En Province Nord, à Népoui, le site minier est attaqué visant le stock de la SLN qui alimente l’usine de Doniambo.

Suite à la venue en courant d’air du président de la République, le bureau politique du FLNKS, élargi aux autres partis nationalistes et à la CCAT, rédigé un courrier communiqué aux trois hauts fonctionnaires, missionnés par Emmanuel Macron, pour « négocier » et/ou « dialoguer ».

En lisant ces communiqués et courriers rendus publics, on croirait entendre un sketch du comique français Coluche parodiant les façons de dire et de faire des journalistes et des politiques.

Je cite l’extrait du communiqué du FLNKS du 31 mai :

Malgré la tenue de plusieurs réunions avec les militants mobilisés sur les barrages et la diffusion de deux communiqués du FLNKS en date des 22 et 25 mai 2024 appelant à l’apaisement et à « desserrer l’étau sur les principaux axes de circulation » force est de constater1 que ce message reste difficilement audible sur le terrain (je souligne) et ne permet pas, à ce jour, de rétablir des conditions de circulations satisfaisantes pour tout le monde.

Avant-hier, des jeunes militants de la vallée du Tir (dois-je répéter que je ne suis pas auteur de ces toponymes dignes d’un guide colonial) sont venus à Petite Normandie afin d’obtenir des explications. J’apprends par la suite qu’ils se sont déplacés dans d’autres barrages filtrants en semant le doute. Un « papa », militant tempérant, modérait leur désir d’en découdre avec les forces de l’ordre en musclant encore plus les barrages.

Il y a absence de message clair. (Ceci est écrit avant la conférence de presse de la CCAT prévue ce vendredi prochain).

Pour rendre audible un message, encore faudrait-il que celui-ci existe et qu’une fois créé qu’il y ait une communication de ce message. Je ne crois pas que les négociateurs aient entendu les leçons inaudibles de certains théoriciens modernes postulant l’impossibilité de toute communication. Tout message est inaudible, transformé, mal entendu, ou fondé sur du leurre : quiproquo comique, faux-semblant d’écoute, mots d’ordre en marqueurs de pouvoir etc.

La guerre des communiqués donne l’impression que plus personne ne gouverne plus rien.

La Nouvelle-Calédonie est suspendue aux jeux et calculs des négociateurs. On fait du surplace. Mais, ceci n’est pas nouveau.

 

Mercredi 5 juin

Drapeau Kanaky des barrages filtrants/Drapeau Blanc des barricades forteresses

Hier, je me suis déplacé au siège de l’UC, QG de la CCAT, pour obtenir des informations fiables et précises.

Aujourd’hui, en compagnie de deux militants composant la CCAT, Sylvain B. et Henri W., j’y suis retourné.

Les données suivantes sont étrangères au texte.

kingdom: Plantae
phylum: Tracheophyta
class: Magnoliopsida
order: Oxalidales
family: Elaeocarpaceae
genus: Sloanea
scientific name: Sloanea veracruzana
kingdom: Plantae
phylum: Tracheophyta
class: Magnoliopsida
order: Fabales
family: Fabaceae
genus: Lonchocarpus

Toujours pour entendre le message.

Christian Tein cette fois-ci était présent de retour de ses tournées pour communiquer avec les comités de Brousse. Son discours se situait à hauteur du combat pour atteindre et ramener Kanaky. Il prenait à témoin le drapeau de Kanaky tapissé sur l’un des murs lui faisant face. L’information pourfendait rumeurs et crevait les abcès des malveillances.

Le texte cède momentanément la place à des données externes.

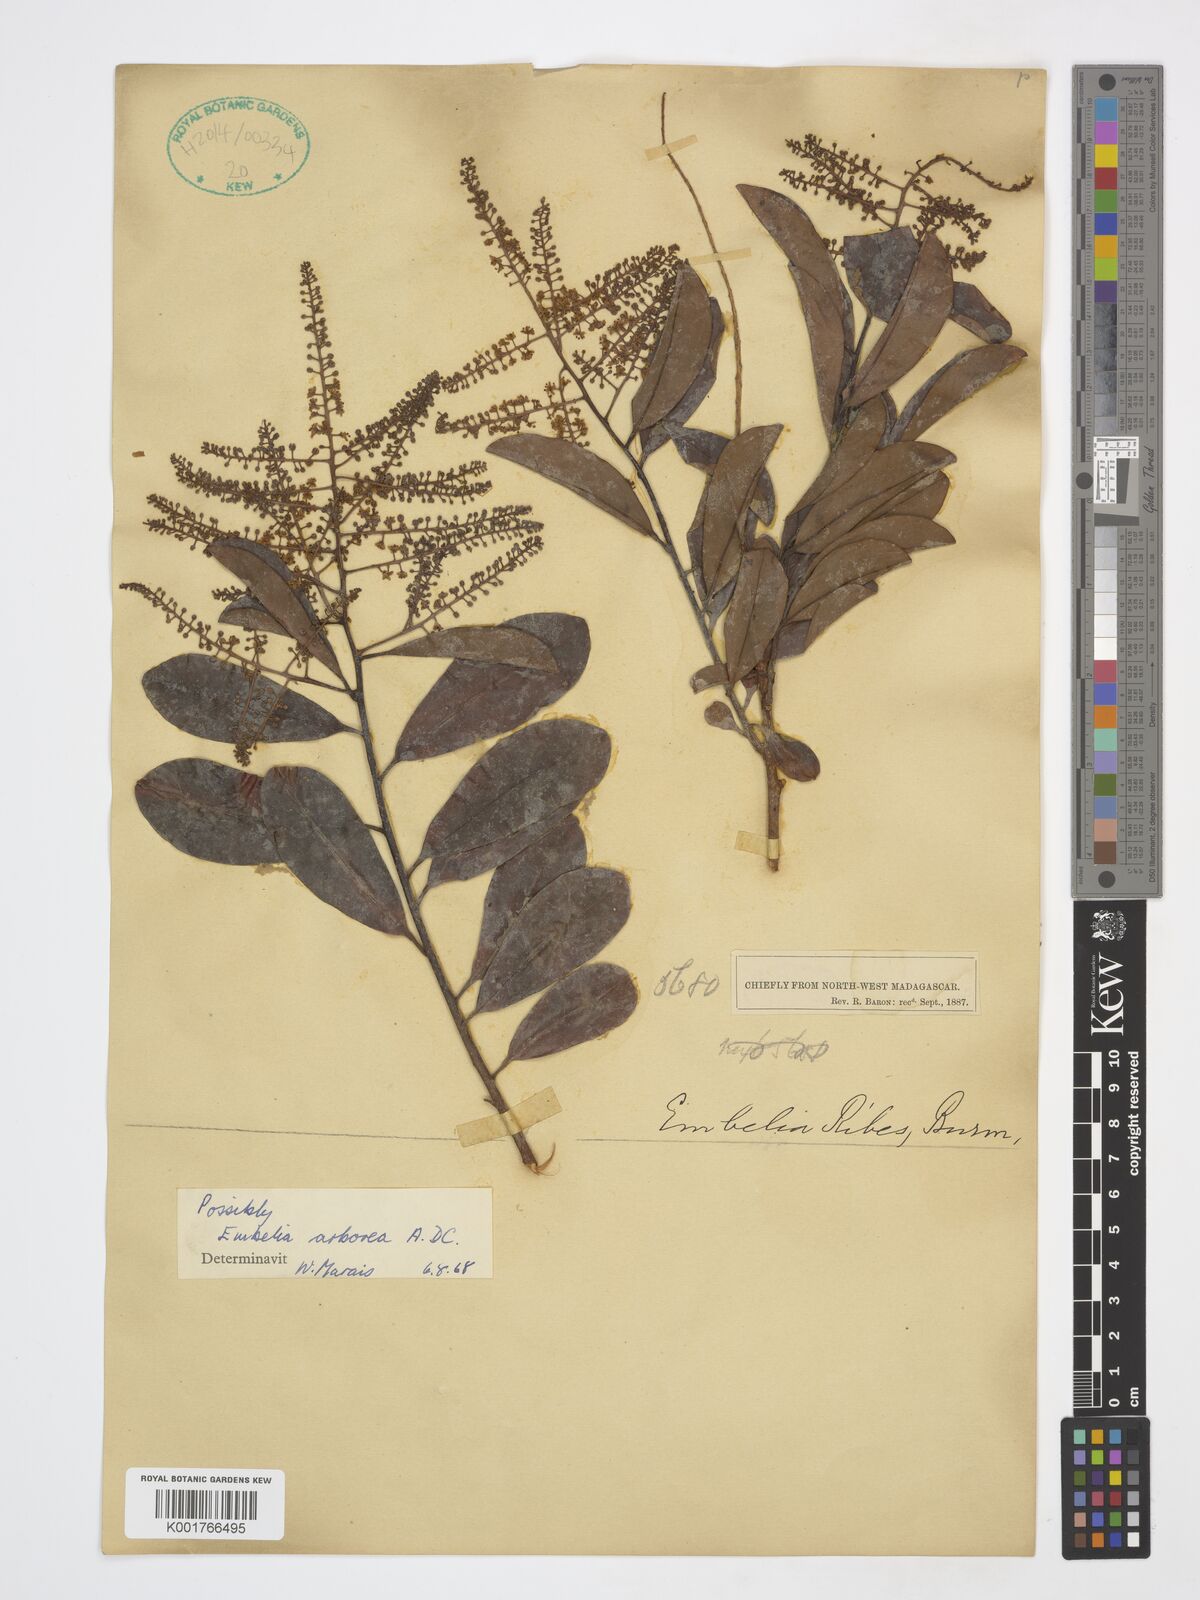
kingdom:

Le discours dissipait les doutes. Kanaky planait au-dessus des suspicions. Le discours faisait penser aux rhétoriques politiques des Tjibaou, Machoro et Yeiwene Yeiwene. Nous sommes au siège historique de l’UC.

Tout le pays est mobilisé. La Province nord, mais aussi une partie de la Province sud, se mobilisent pour Kanaky. Il rapporte que Sonia Backès, présidente de la Province sud, s’est faite raccompagnée à son véhicule par les autorités coutumières de Bourail. Ils l’ont priée de retourner à Nouméa. Elle voulait participer et/ou faire un meeting « loyaliste ». Les Gens n’ont pas oublié qu’elle avait appelé de ses vœux ce « bordel » qu’on subit maintenant en Nouvelle-Calédonie.

Christian Tein, puis d’autres orateurs, ont pris à témoin le drapeau de Kanaky. Drapeau brandi sur les barricades et lors de toutes les précédentes manifestations pour marquer la présence kanak. Ce combat est un bonheur martèle Christian Tein. Il n’y aura plus d’autres occasions.

Les barricades-forteresses par opposition aux barrages filtrants brandissent un drapeau blanc. Les habitants revendiquant le désir de vivre en paix et en sécurité dans leurs quartiers.

Que vaut cette blancheur ? Certes le climat anxiogène insupportable blanchit cheveux et nuits sans sommeil.

Dans un communiqué (encore), le président de l’UC accuse l’État d’être responsable du climat anxiogène de guerre civile traitant et maltraitant les militants en émeutiers à mater.

Le dramaturge kanak Pierre Wakaw Gope caricaturait les élections référendaires dans une pièce bouffonne Moi je vote Blanc. Le grotesque jouait sur l’ambivalence : Moi Noir je vote Blanc.

Le drapeau fut drapeau du Pays kanak en 1983 puis drapeau Kanaky en 1985 nommé drapeau FLNKS en 1989 et aujourd’hui renommé drapeau Kanaky. Il est brandi par les gosses kanak.

La composition est harmonieuse : la flèche faitière centrée dans le soleil placé sur les trois bandes horizontales Bleu Rouge Vert. La symbolique kanak océanienne est forte. Le rouge renvoie à la lutte et au sang des utérins, un des marqueurs culturels majeurs des structures coutumières kanak. Le Bleu du Ciel du Pacifique. Le Vert de la Nature. Le Soleil de l’Océanie, du Pays Kanak. La flèche faîtière posée au somment de la toiture de la Case, métonymie du Pays Kanak. Flèche qu’on place parfois dans les cimetières des chefferies. L’ensemble exprime la puissance souveraine. Elle règne sur la terre, la mer, l’air, l’invisible, sur les vivants, les éléments cosmiques de Kanaky. Le drapeau exprime le devenir souverain.

Comment voulez-vous qu’un drapeau Blanc puisse éclipser le drapeau Kanaky ?

Comment voulez-vous que la France qui tue des jeunes Kanak ne renforce pas leur conviction de Kanaky ?

On va finir par croire que le plus grand défenseur de la cause de Kanaky, c’est Emmanuel Macron !

 

 

 

1 « Force est de constater », la locution verbale est comique. On pourrait à l’inverse affirmer que « force est de constater » que plus personne ne contrôle plus rien.